### ИМЕЮЩИЕСЯ ДАННЫЕ
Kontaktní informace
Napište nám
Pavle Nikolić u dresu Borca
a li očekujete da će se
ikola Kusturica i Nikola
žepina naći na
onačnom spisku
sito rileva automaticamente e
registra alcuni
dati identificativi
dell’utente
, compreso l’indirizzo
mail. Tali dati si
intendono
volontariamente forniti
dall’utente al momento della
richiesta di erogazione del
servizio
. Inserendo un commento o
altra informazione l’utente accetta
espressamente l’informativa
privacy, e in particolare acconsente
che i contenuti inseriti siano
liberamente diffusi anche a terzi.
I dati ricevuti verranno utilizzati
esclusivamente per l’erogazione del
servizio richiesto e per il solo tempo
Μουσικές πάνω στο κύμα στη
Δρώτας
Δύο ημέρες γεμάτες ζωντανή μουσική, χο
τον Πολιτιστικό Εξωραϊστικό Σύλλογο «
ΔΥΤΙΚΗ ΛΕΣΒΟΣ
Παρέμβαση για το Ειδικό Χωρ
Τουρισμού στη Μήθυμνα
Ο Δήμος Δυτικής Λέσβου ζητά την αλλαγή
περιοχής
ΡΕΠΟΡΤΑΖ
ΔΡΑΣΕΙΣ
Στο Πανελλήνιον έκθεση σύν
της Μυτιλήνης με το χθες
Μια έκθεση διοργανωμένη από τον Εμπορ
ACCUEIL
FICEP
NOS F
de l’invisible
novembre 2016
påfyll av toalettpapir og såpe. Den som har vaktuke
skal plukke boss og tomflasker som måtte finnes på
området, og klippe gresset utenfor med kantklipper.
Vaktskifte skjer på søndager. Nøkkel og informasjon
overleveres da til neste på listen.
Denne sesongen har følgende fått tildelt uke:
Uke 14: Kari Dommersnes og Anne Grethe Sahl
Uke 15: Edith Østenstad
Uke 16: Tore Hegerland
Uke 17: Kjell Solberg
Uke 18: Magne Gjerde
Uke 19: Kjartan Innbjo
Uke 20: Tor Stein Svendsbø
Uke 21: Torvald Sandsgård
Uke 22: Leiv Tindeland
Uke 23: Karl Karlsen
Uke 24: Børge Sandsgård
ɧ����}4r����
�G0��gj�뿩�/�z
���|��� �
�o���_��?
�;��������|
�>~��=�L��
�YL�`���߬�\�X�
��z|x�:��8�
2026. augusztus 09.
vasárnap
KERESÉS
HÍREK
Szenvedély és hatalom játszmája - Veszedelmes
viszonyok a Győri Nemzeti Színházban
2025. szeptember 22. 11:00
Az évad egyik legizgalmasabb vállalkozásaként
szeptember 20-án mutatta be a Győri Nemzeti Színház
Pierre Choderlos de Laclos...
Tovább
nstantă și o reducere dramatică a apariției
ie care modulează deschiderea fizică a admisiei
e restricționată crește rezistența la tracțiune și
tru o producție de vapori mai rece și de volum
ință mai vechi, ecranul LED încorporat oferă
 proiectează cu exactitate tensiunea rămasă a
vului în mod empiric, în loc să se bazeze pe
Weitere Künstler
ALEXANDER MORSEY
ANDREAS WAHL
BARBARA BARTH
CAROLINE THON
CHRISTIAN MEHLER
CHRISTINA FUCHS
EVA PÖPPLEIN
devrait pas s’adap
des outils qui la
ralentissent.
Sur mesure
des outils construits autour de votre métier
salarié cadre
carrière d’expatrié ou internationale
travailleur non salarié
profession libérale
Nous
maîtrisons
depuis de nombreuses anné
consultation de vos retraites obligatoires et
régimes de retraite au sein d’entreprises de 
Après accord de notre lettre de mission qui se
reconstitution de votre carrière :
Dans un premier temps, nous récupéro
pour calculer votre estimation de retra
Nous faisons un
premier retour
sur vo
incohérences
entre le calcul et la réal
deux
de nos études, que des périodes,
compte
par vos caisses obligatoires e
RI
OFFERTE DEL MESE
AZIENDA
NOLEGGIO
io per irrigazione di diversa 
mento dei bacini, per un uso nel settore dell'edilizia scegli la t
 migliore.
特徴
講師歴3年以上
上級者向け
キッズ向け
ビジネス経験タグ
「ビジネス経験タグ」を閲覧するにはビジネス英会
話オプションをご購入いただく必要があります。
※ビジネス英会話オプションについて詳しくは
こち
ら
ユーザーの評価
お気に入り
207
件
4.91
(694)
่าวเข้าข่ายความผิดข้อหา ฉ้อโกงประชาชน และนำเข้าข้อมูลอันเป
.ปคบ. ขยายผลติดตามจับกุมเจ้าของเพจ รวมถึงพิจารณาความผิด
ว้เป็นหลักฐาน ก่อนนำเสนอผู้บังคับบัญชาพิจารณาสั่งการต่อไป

### ЗАДАНИЕ
Подсчитайте строки записей, в которых встречается слово «carrière». В ответе укажите только число.

### ОТВЕТ
2